* BRIEF *
In the Robert McCullum biography, who hired him as head men's basketball coach at South Florida?

* STUDY TEXT *
*****
Robert McCullum

Biographical details
- Born: June 20, 1954 (age 72) Birmingham, Alabama, U.S.
- Education: Birmingham–Southern College ('76)

Playing career
- 1972–1974: Seminole Junior College

Coaching career (HC unless noted)
- 1976–1978: Council Junior HS
- 1978–1982: Ramsay HS (assistant)
- 1983: South Alabama (assistant)
- 1984: Samford (assistant)
- 1985–1987: South Alabama (assistant)
- 1988–1989: Southern Illinois (assistant)
- 1990: Kansas State (assistant)
- 1991–1996: Florida (assistant)
- 1996–2000: Illinois (assistant)
- 2000–2003: Western Michigan
- 2003–2007: South Florida
- 2007–2008: San Francisco (assistant)
- 2009–2010: UCF (assistant)
- 2010–2011: Georgia Tech (assistant)
- 2011–2012: Guangzhou Long-Lions (assistant)
- 2014–2017: Oregon (assistant)
- 2017–2024: Florida A&M

Head coaching record
- Overall: 151–254 (.373) (college)
- Tournaments: 0–1 (NIT)

Accomplishments and honors

Awards
- MEAC Coach of the Year (2021)

= Robert McCullum =

American basketball coach (born 1954)

Robert L. McCullum (born June 20, 1954) is an American men's college basketball coach who was most recently the head men's basketball coach at Florida A&M. He previously served as the head coach of the Western Michigan Broncos men's basketball team and the University of South Florida (USF) Bulls men's basketball team. He is a native of Birmingham, Alabama.

==Coaching career==
McCullum got his start in coaching in the high school ranks before taking his first college coaching job at South Alabama in 1983. After a one-year stint with the Jaguars, McCullum moved on to Samford for the 1984 season before returning to South Alabama, where he stayed as an assistant until 1987. He then joined the staff at Southern Illinois from 1988 to 1989 before becoming an assistant coach under Lon Kruger at Kansas State in 1990. McCullum followed Kruger to Florida where he was an assistant from 1991 to 1996, and once more worked under Kruger at Illinois from 1996 to 2000.

In 2000, McCullum was named the head coach at Western Michigan where he compiled a 44–45 record in three seasons, including a berth in the 2003 NIT.

McCullum was hired as the head men's basketball coach at South Florida on April 18, 2003, by athletic director Lee Roy Selmon. In four seasons, McCullum was 40–76, and was fired after the 2006–07 season on March 9, 2007.

After South Florida, McCullum coached the Nigerian men's national basketball team where he led the team to a 4–1 record at the All-Africa Games. Following his coaching with Nigeria, McCullum joined the staff at San Francisco for one season before moving on to be an assistant coach at UCF under Kirk Speraw.
*****
* PROVIDED DATA *

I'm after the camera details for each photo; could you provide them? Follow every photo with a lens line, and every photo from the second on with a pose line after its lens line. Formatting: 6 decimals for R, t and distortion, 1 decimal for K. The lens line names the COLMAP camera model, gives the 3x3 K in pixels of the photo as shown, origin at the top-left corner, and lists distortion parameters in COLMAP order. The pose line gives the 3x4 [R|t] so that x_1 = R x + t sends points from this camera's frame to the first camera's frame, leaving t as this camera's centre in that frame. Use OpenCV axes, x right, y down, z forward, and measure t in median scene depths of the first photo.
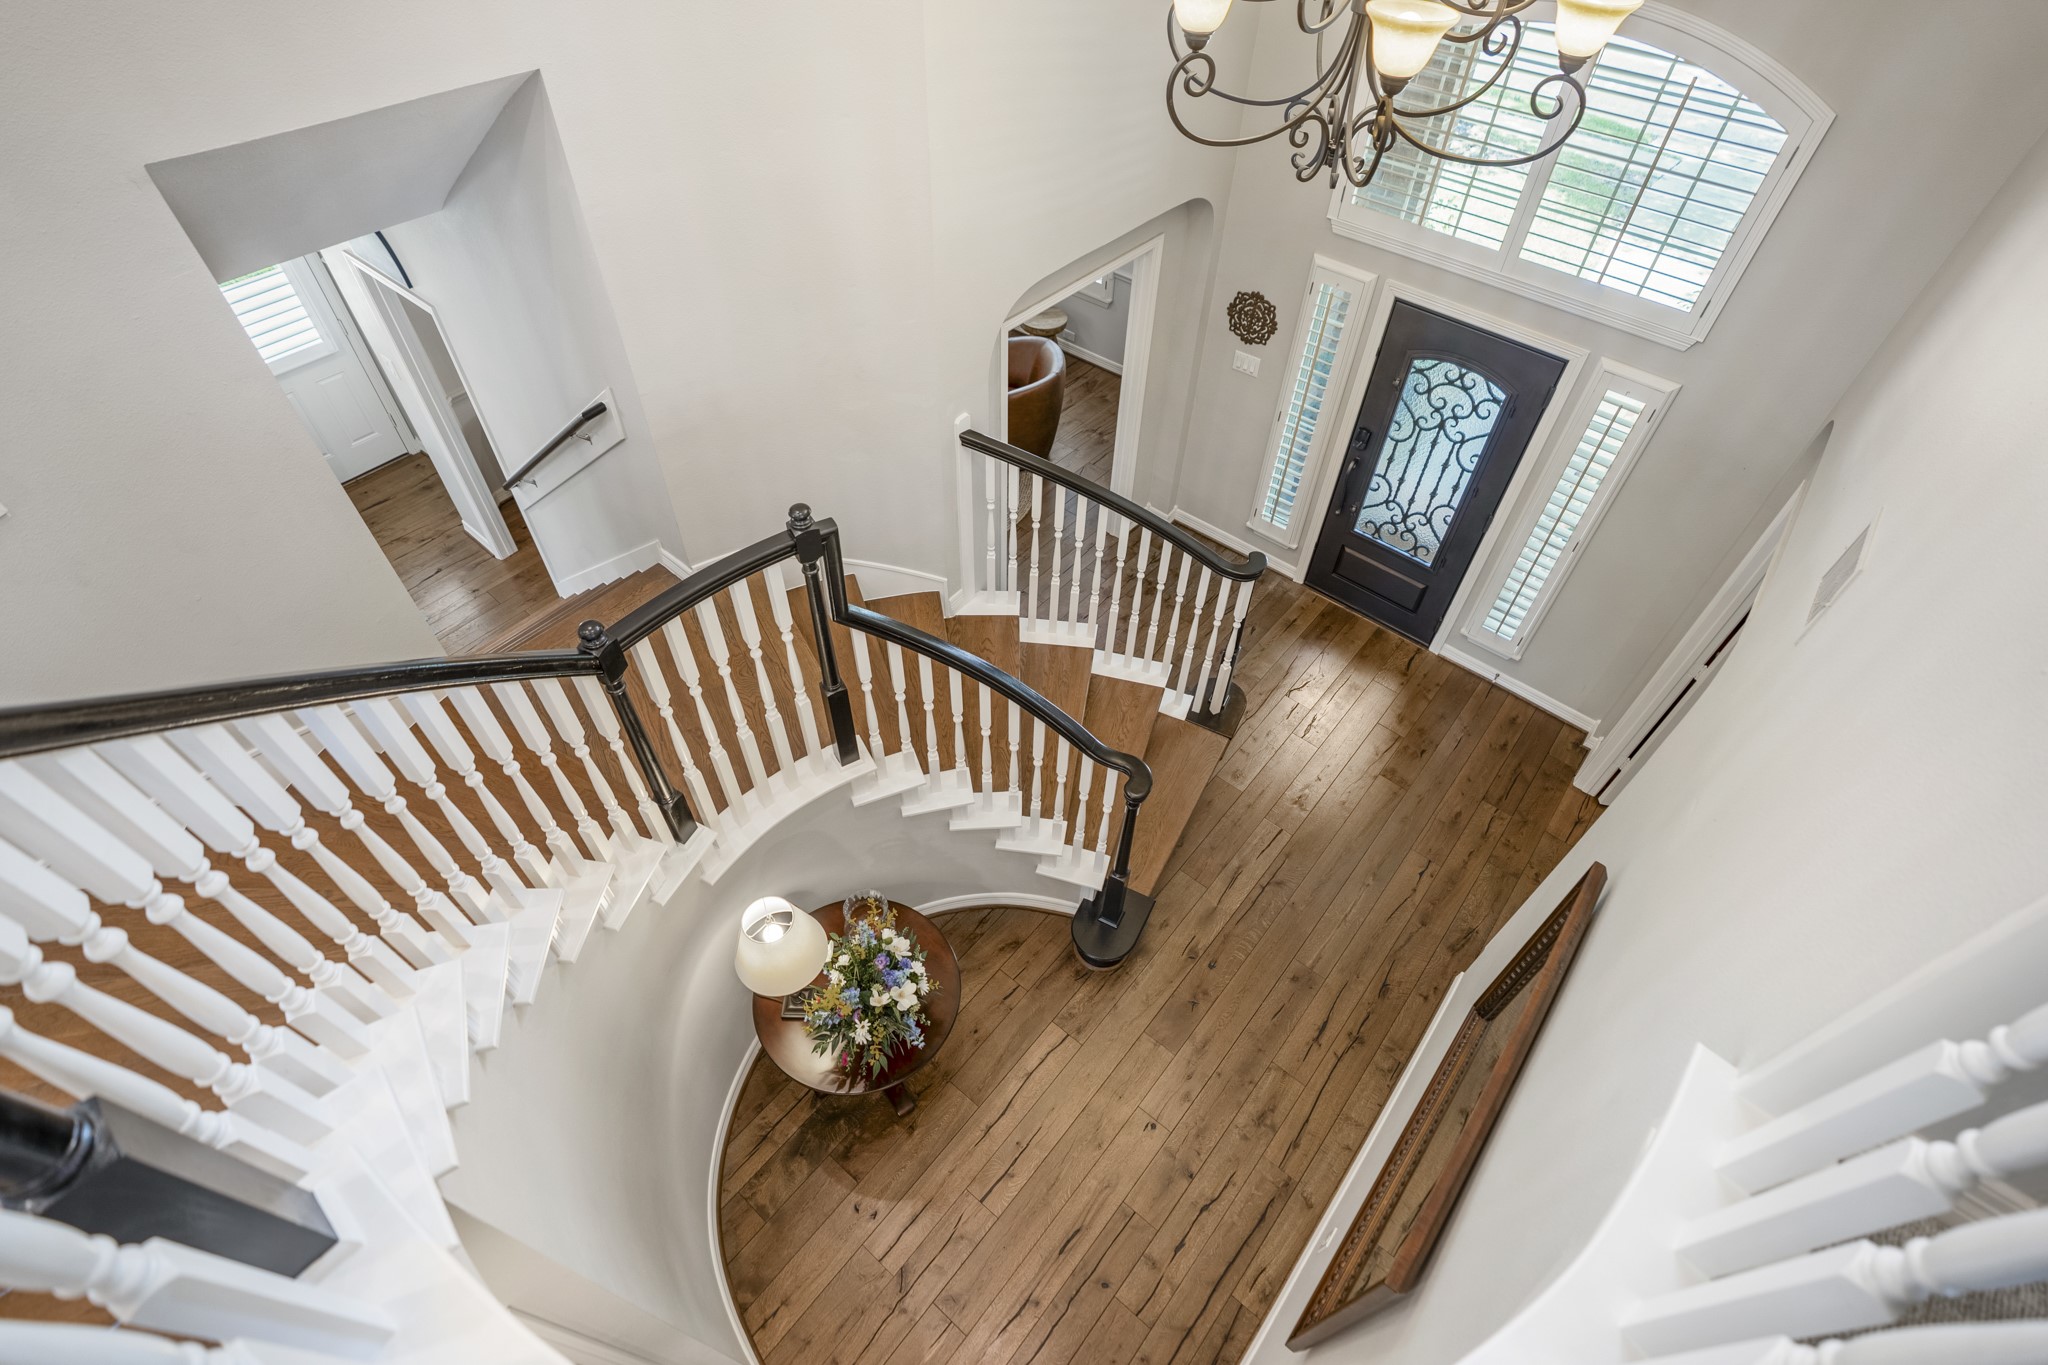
lens RADIAL K [[970.4, 0, 1019.7], [0, 970.4, 686.5], [0, 0, 1]] dist [-0.070491, 0.030153]
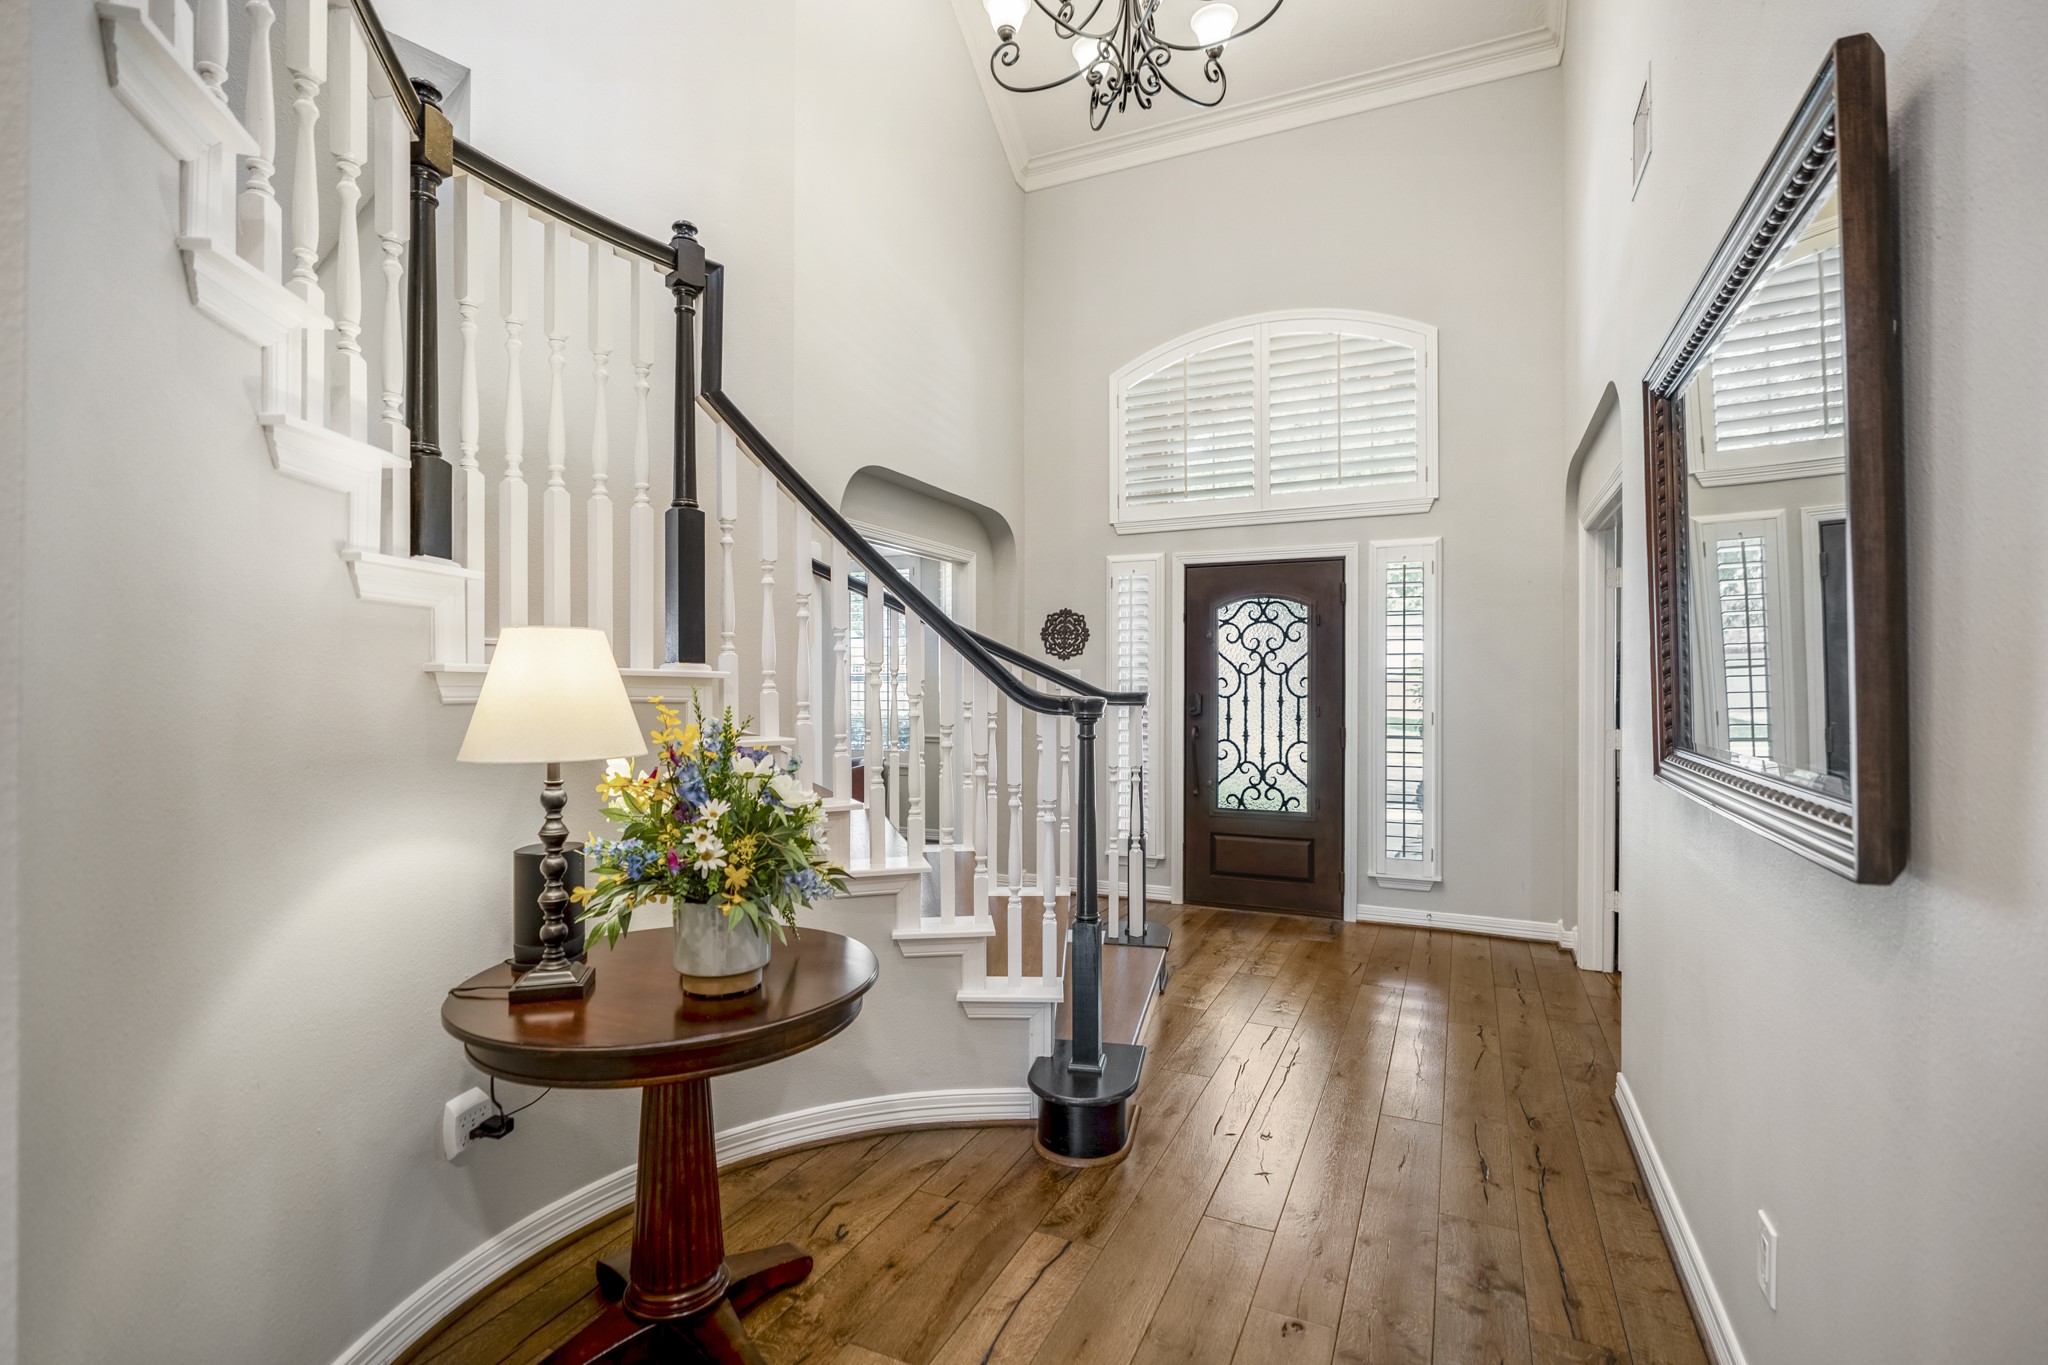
lens RADIAL K [[930.6, 0, 1020.9], [0, 930.6, 688.7], [0, 0, 1]] dist [-0.015276, 0.000113]
pose [[0.968670, -0.035973, 0.245733, -0.072103], [0.205100, 0.673826, -0.709854, 0.425773], [-0.140046, 0.738014, 0.660093, 0.382830]]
*****
* RESPONSE BELOW *
Athletic director Lee Roy Selmon